I'm in Perth, Australia.

The job I was referring to to was a retail management career (yes, a lot of retail management jobs top out at $50k, but there are also plenty in the $70-$100k range.) This is also a quicker than average (but I know people who've done it, and assume I could have too) progression in this job. I know a number of people making $70k+ in retail management.
Other well paying jobs that don't need a degree would be:
Most trades - electrician, plumber, heavy vehicle mechanic (likely to pay $70k in the city but well north of $100K if done in the mining industry. Electricians can make $200k+ a year.)
Other mining related jobs - e.g. driller, truck driver etc, health and safety rep on mine site.
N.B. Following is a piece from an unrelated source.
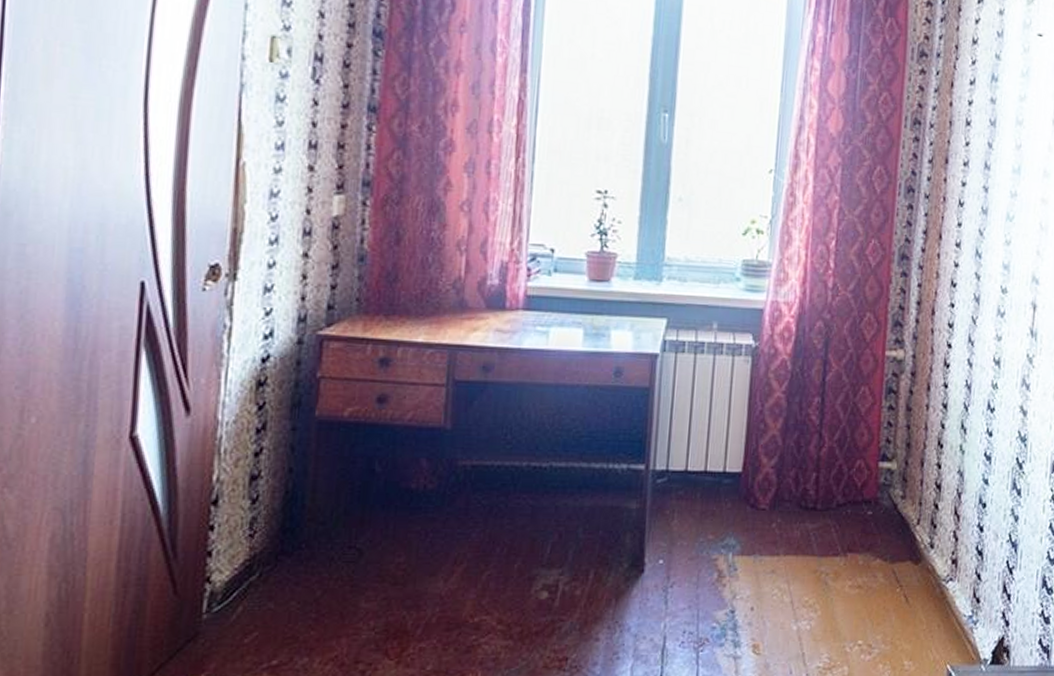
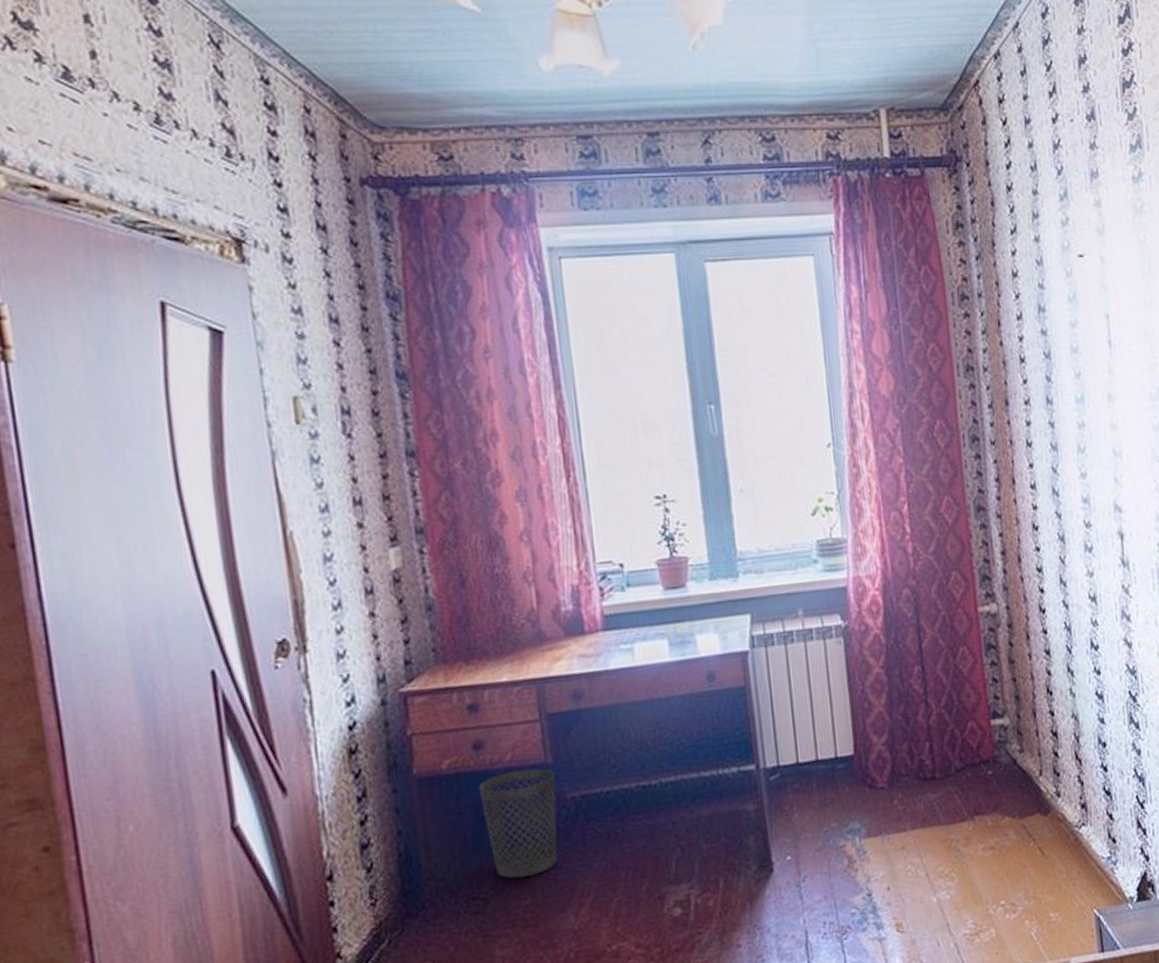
wastebasket: none [375,430,451,535] -> present [479,768,558,879]

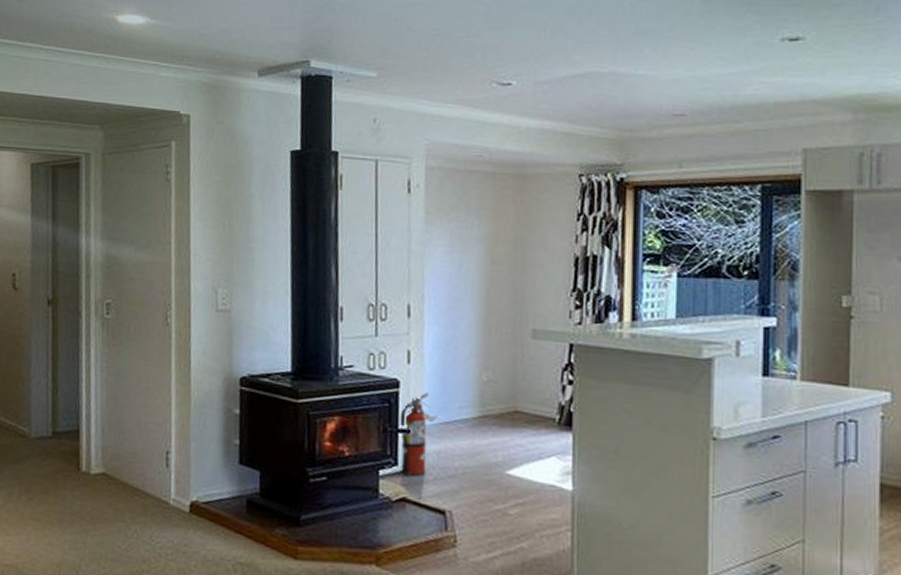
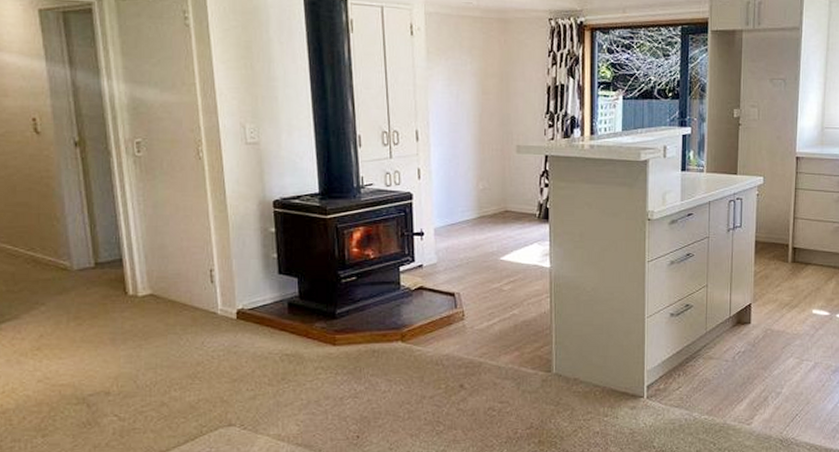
fire extinguisher: present [399,393,438,476] -> none [414,202,445,268]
Recruitment Agent (start at $50k, can work up to $100k within 5 years if ambitious).
Real Estate Agent (Average commission per house $15k, you keep half and pay half to your employer... how many can you sell in a month?... with 5 years experience 2+ a month should be easy to do.)
Computer programmer (non-qualified): start at $50-70k (depending if you have certifications or not), withing 5 years $100k would be easy to do.
Executive assistant: start on $50k, with 5 years experience $70K+ would not be unusual.
Payroll, Accounts Payable, Accounts receivable Team Leader: Start on $40k as a clerk, $90K for someone with 5 years experience managing a small team would not be unusual.
Wages in Western Australia are scary high - average full time wage is something like $76k and minimum wage is $30k. (However the $76k is massively skewed upwards by qualified and experienced people... $76k is still a good wage for an under 30 year old.)

I guess the thing for you to do might be to compare your job opportunities in software with/without the degree. If you can get a job without the degree, you might then be able to use your employer's tuition reimbursement program to get/finish the degree. I know someone who is doing this. She paid for some certifications, started working in IT (helpdesk), is now studying (paid for by company) and will move to programming when she has finished the qualification, if not before.